Current vision-language models (VLMs) suffer from two interrelated bottlenecks in multimodal reasoning: inaccurate perception and brittle inference. Mainstream enhancement approaches rely on costly human annotations, proprietary models, or perception-agnostic self-training, limiting generalizability and practicality. To address this, we propose See-Think-Learn, a novel self-training framework that enables *co-evolution* of perception and reasoning for the first time. It leverages visual attribute extraction to guide structured chain-of-thought generation, integrates negative rationale mining, and employs template-based reasoning distillation—all without any human supervision. Experiments across diverse multimodal reasoning benchmarks demonstrate substantial improvements over strong baselines, achieving superior discriminability, robustness, and interpretability.

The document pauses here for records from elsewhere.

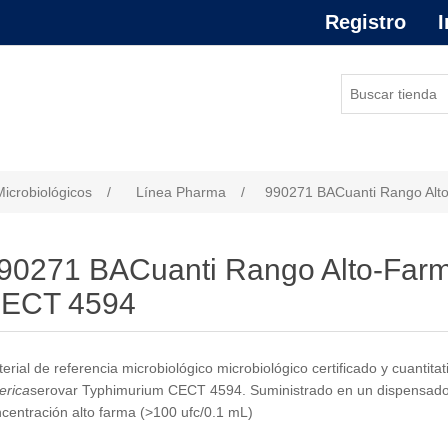
Registro
I
or de atributo
Microbiológicos
/
Línea Pharma
/
990271 BACuanti Rango Alt
90271 BACuanti Rango Alto-Farm
ECT 4594
erial de referencia microbiológico microbiológico certificado y cuantita
erica
serovar Typhimurium CECT 4594. Suministrado en un dispensador
centración alto farma (>100 ufc/0.1 mL)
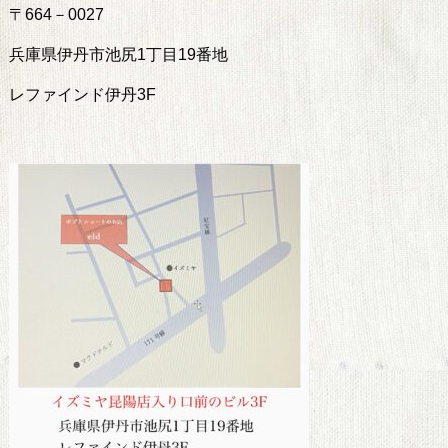
〒664－0027
兵庫県伊丹市池尻1丁目19番地
レファインド伊丹3F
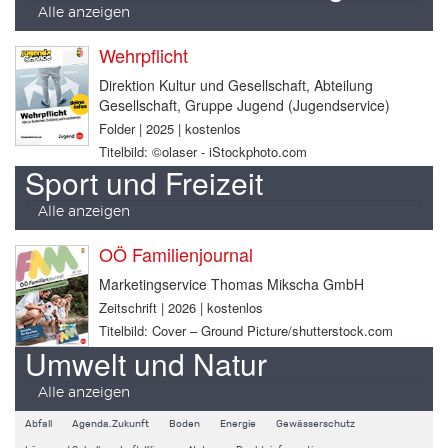
Alle anzeigen
Wehrpflicht
Direktion Kultur und Gesellschaft, Abteilung
Gesellschaft, Gruppe Jugend (Jugendservice)
Folder | 2025 | kostenlos
Titelbild: ©olaser - iStockphoto.com
Sport und Freizeit
Alle anzeigen
OÖ Familienjournal
Marketingservice Thomas Mikscha GmbH
Zeitschrift | 2026 | kostenlos
Titelbild: Cover – Ground Picture/shutterstock.com
Umwelt und Natur
Alle anzeigen
Abfall
Agenda.Zukunft
Boden
Energie
Gewässerschutz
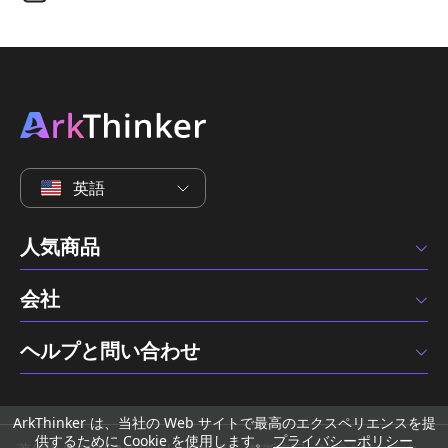
英語
人気商品
会社
ヘルプと問い合わせ
ArkThinker は、当社の Web サイトで最高のエクスペリエンスを提
供するために Cookie を使用します。
プライバシーポリシー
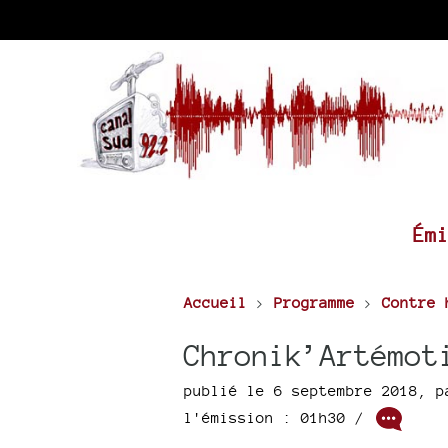
Ém
Accueil
>
Programme
>
Contre 
Chronik’Artémot
publié le 6 septembre 2018
,
p
l'émission : 01h30
/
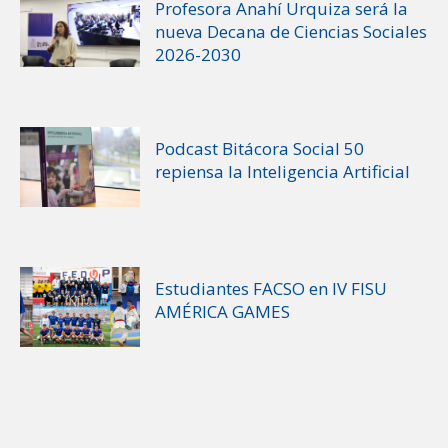
Profesora Anahí Urquiza será la
nueva Decana de Ciencias Sociales
2026-2030
Podcast Bitácora Social 50
repiensa la Inteligencia Artificial
Estudiantes FACSO en IV FISU
AMÉRICA GAMES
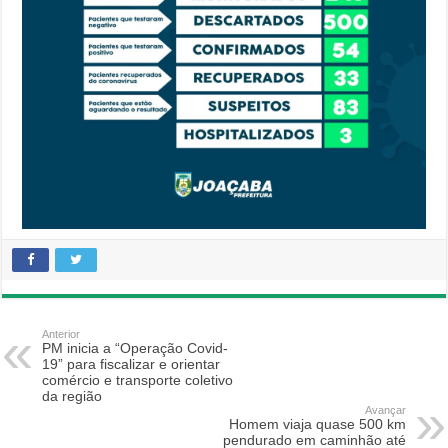
Anterior
PM inicia a “Operação Covid-
19” para fiscalizar e orientar
comércio e transporte coletivo
da região
Avançar
Homem viaja quase 500 km
pendurado em caminhão até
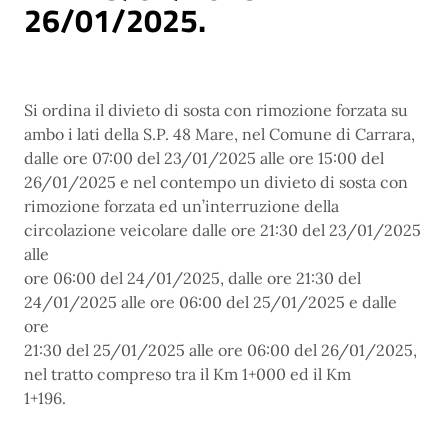
26/01/2025.
Si ordina il divieto di sosta con rimozione forzata su
ambo i lati della S.P. 48 Mare, nel Comune di Carrara,
dalle ore 07:00 del 23/01/2025 alle ore 15:00 del
26/01/2025 e nel contempo un divieto di sosta con
rimozione forzata ed un’interruzione della
circolazione veicolare dalle ore 21:30 del 23/01/2025
alle
ore 06:00 del 24/01/2025, dalle ore 21:30 del
24/01/2025 alle ore 06:00 del 25/01/2025 e dalle
ore
21:30 del 25/01/2025 alle ore 06:00 del 26/01/2025,
nel tratto compreso tra il Km 1+000 ed il Km
1+196.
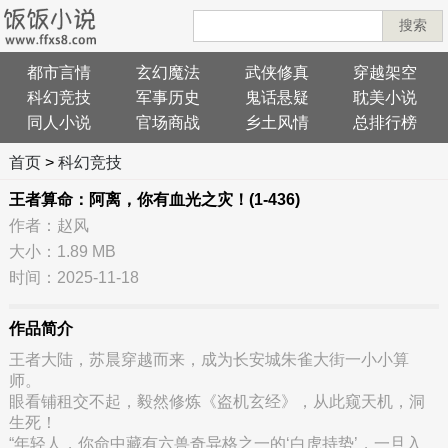
搜索
都市言情
玄幻魔法
武侠修真
穿越架空
科幻竞技
军事历史
鬼话悬疑
耽美小说
同人小说
官场商战
乡土风情
总排行榜
首页
>
科幻竞技
王者算命：阿离，你有血光之灾！(1-436)
作者：赵风
大小：1.89 MB
时间：2025-11-18
作品简介
王者大陆，苏晨穿越而来，成为长安城朱雀大街一小小算
师。
眼看铺租交不起，毅然修炼《盗机玄经》，从此窥天机，洞
生死！
“年轻人，你命中藏有六兽奇异格之一的‘白虎持势’，一旦入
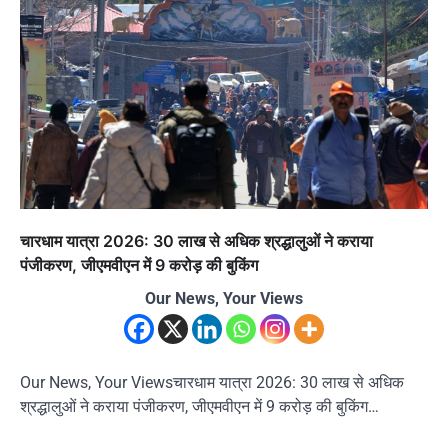
चारधाम यात्रा 2026: 30 लाख से अधिक श्रद्धालुओं ने कराया
पंजीकरण, जीएमवीएन में 9 करोड़ की बुकिंग
Our News, Your Views
Our News, Your Viewsचारधाम यात्रा 2026: 30 लाख से अधिक
श्रद्धालुओं ने कराया पंजीकरण, जीएमवीएन में 9 करोड़ की बुकिंग…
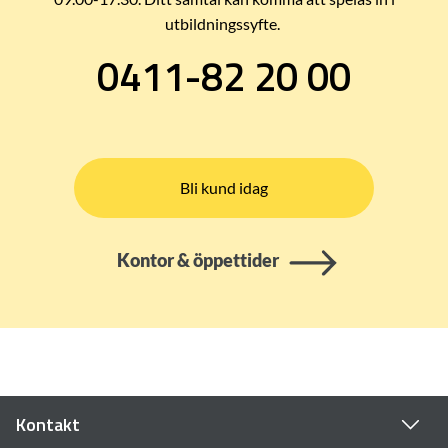
utbildningssyfte.
0411-82 20 00
Bli kund idag
Kontor & öppettider
Kontakt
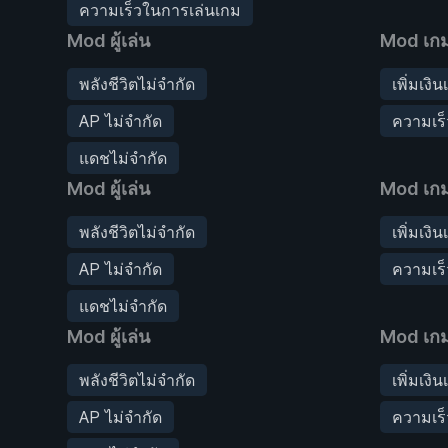
ความเร็วในการเล่นเกม
Mod ผู้เล่น
Mod เก
พลังชีวิตไม่จำกัด
เพิ่มเงิน
AP ไม่จำกัด
ความเร
แดชไม่จำกัด
Mod ผู้เล่น
Mod เก
พลังชีวิตไม่จำกัด
เพิ่มเงิน
AP ไม่จำกัด
ความเร
แดชไม่จำกัด
Mod ผู้เล่น
Mod เก
พลังชีวิตไม่จำกัด
เพิ่มเงิน
AP ไม่จำกัด
ความเร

Our approach establishes a new paradigm for low-cost, scalable multimodal reasoning.

Vision-Language Models (VLMs) have achieved remarkable progress in integrating visual perception with language understanding. However, effective multimodal reasoning requires both accurate perception and robust reasoning, and weakness in either limits the performance of VLMs. Prior efforts to enhance reasoning often depend on high-quality chain-of-thought (CoT) data, obtained via labor-intensive human annotations, costly proprietary models, or self-training methods that overlook perception. To address these limitations, we propose a simple yet effective self-training framework called See-Think-Learn (STL). At its core, STL introduces a structured reasoning template that encourages the model to see before thinking, first extracting visual attributes in textual form, then using them to guide reasoning. The framework jointly improves perception and reasoning by having the model generate and learn from its own structured rationales in a self-training loop. Furthermore, we augment the training data with negative rationales, i.e. explanations that justify why certain answer choices are incorrect, to enhance the model's ability to distinguish between correct and misleading responses. This fosters more discriminative and robust learning. Experiments across diverse domains show that STL consistently outperforms baselines trained directly only on answers or self-generated reasoning, while qualitative analysis confirms the high quality of its rationales. STL thus provides a cost-effective solution to enhance multimodal reasoning ability of VLMs.